## Assignment
Convert every line of the source text in the entries into one numbered list, skipping blank lines. Leave the pictures out of your answer.

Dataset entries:
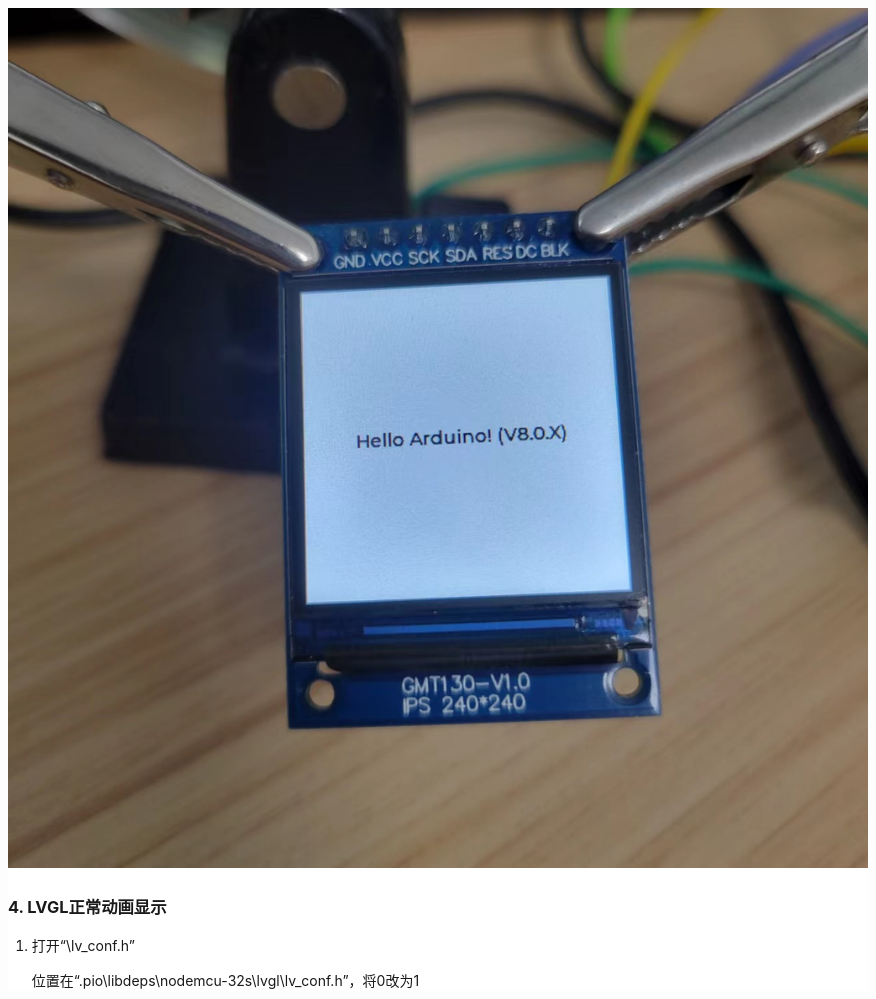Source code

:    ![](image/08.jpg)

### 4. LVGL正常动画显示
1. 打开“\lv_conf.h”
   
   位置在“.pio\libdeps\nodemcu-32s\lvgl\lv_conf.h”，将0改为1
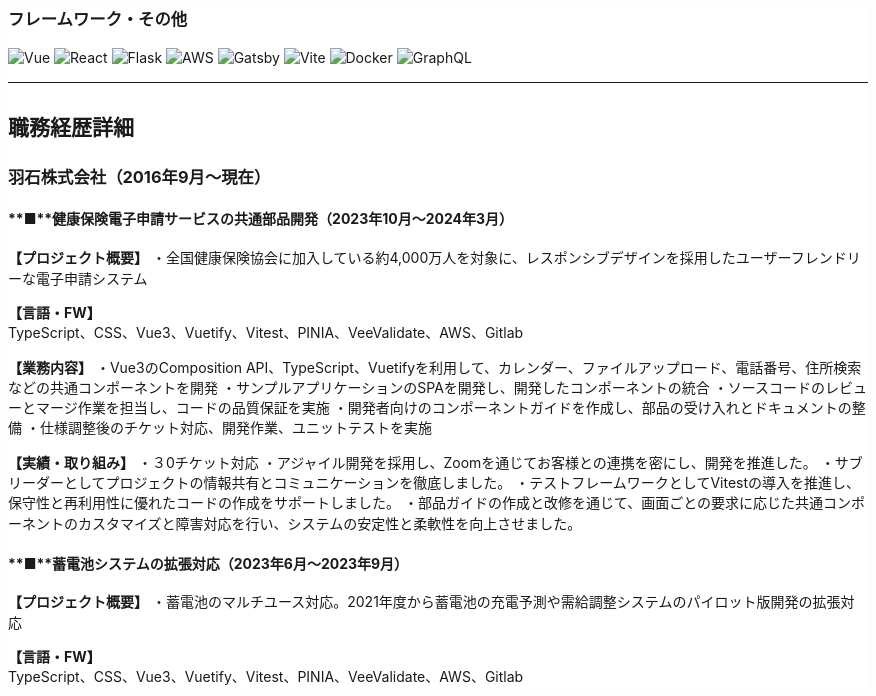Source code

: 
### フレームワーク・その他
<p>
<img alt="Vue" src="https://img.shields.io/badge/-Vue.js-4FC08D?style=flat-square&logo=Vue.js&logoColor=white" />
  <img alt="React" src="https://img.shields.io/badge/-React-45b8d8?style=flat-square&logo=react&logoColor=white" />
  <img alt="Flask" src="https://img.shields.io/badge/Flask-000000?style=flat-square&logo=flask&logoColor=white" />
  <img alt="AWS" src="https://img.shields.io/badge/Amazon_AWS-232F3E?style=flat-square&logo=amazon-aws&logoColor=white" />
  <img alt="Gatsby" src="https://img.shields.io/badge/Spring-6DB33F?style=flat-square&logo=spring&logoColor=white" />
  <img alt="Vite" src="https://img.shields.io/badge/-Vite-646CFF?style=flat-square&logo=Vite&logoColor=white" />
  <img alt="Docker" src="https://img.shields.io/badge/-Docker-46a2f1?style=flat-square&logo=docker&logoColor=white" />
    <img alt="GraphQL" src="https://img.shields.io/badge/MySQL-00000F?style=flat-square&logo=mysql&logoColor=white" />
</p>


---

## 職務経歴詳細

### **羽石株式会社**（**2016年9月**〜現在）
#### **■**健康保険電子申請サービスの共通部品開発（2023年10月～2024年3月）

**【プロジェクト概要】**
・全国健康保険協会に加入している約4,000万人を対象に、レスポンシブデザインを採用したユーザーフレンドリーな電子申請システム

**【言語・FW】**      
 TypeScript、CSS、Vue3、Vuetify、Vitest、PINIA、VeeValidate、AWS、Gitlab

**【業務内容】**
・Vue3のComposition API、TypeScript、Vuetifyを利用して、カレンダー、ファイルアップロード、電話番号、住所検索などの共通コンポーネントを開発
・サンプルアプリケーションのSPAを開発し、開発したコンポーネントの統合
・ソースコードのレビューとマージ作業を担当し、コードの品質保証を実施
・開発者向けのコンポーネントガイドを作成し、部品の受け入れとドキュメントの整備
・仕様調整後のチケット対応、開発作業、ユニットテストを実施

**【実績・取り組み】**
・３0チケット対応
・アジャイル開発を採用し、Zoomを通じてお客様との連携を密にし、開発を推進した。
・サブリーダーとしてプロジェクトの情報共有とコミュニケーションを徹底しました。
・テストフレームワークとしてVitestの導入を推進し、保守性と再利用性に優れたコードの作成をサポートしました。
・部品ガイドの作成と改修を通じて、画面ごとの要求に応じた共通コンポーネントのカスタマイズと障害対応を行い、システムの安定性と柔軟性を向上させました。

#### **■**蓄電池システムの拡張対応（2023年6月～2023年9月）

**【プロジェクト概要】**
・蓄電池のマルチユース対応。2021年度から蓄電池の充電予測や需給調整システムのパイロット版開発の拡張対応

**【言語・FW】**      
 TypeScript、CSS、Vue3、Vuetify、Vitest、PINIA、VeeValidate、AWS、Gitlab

## Task result
1. Source code
2. :    ![](image/08.jpg)
3. ### 4. LVGL正常动画显示
4. 1. 打开“\lv_conf.h”
5.    位置在“.pio\libdeps\nodemcu-32s\lvgl\lv_conf.h”，将0改为1
6. Source code
7. : 
8. ### フレームワーク・その他
9. <p>
10. <img alt="Vue" src="https://img.shields.io/badge/-Vue.js-4FC08D?style=flat-square&logo=Vue.js&logoColor=white" />
11.   <img alt="React" src="https://img.shields.io/badge/-React-45b8d8?style=flat-square&logo=react&logoColor=white" />
12.   <img alt="Flask" src="https://img.shields.io/badge/Flask-000000?style=flat-square&logo=flask&logoColor=white" />
13.   <img alt="AWS" src="https://img.shields.io/badge/Amazon_AWS-232F3E?style=flat-square&logo=amazon-aws&logoColor=white" />
14.   <img alt="Gatsby" src="https://img.shields.io/badge/Spring-6DB33F?style=flat-square&logo=spring&logoColor=white" />
15.   <img alt="Vite" src="https://img.shields.io/badge/-Vite-646CFF?style=flat-square&logo=Vite&logoColor=white" />
16.   <img alt="Docker" src="https://img.shields.io/badge/-Docker-46a2f1?style=flat-square&logo=docker&logoColor=white" />
17.     <img alt="GraphQL" src="https://img.shields.io/badge/MySQL-00000F?style=flat-square&logo=mysql&logoColor=white" />
18. </p>
19. ---
20. ## 職務経歴詳細
21. ### **羽石株式会社**（**2016年9月**〜現在）
22. #### **■**健康保険電子申請サービスの共通部品開発（2023年10月～2024年3月）
23. **【プロジェクト概要】**
24. ・全国健康保険協会に加入している約4,000万人を対象に、レスポンシブデザインを採用したユーザーフレンドリーな電子申請システム
25. **【言語・FW】**      
26.  TypeScript、CSS、Vue3、Vuetify、Vitest、PINIA、VeeValidate、AWS、Gitlab
27. **【業務内容】**
28. ・Vue3のComposition API、TypeScript、Vuetifyを利用して、カレンダー、ファイルアップロード、電話番号、住所検索などの共通コンポーネントを開発
29. ・サンプルアプリケーションのSPAを開発し、開発したコンポーネントの統合
30. ・ソースコードのレビューとマージ作業を担当し、コードの品質保証を実施
31. ・開発者向けのコンポーネントガイドを作成し、部品の受け入れとドキュメントの整備
32. ・仕様調整後のチケット対応、開発作業、ユニットテストを実施
33. **【実績・取り組み】**
34. ・３0チケット対応
35. ・アジャイル開発を採用し、Zoomを通じてお客様との連携を密にし、開発を推進した。
36. ・サブリーダーとしてプロジェクトの情報共有とコミュニケーションを徹底しました。
37. ・テストフレームワークとしてVitestの導入を推進し、保守性と再利用性に優れたコードの作成をサポートしました。
38. ・部品ガイドの作成と改修を通じて、画面ごとの要求に応じた共通コンポーネントのカスタマイズと障害対応を行い、システムの安定性と柔軟性を向上させました。
39. #### **■**蓄電池システムの拡張対応（2023年6月～2023年9月）
40. **【プロジェクト概要】**
41. ・蓄電池のマルチユース対応。2021年度から蓄電池の充電予測や需給調整システムのパイロット版開発の拡張対応
42. **【言語・FW】**      
43.  TypeScript、CSS、Vue3、Vuetify、Vitest、PINIA、VeeValidate、AWS、Gitlab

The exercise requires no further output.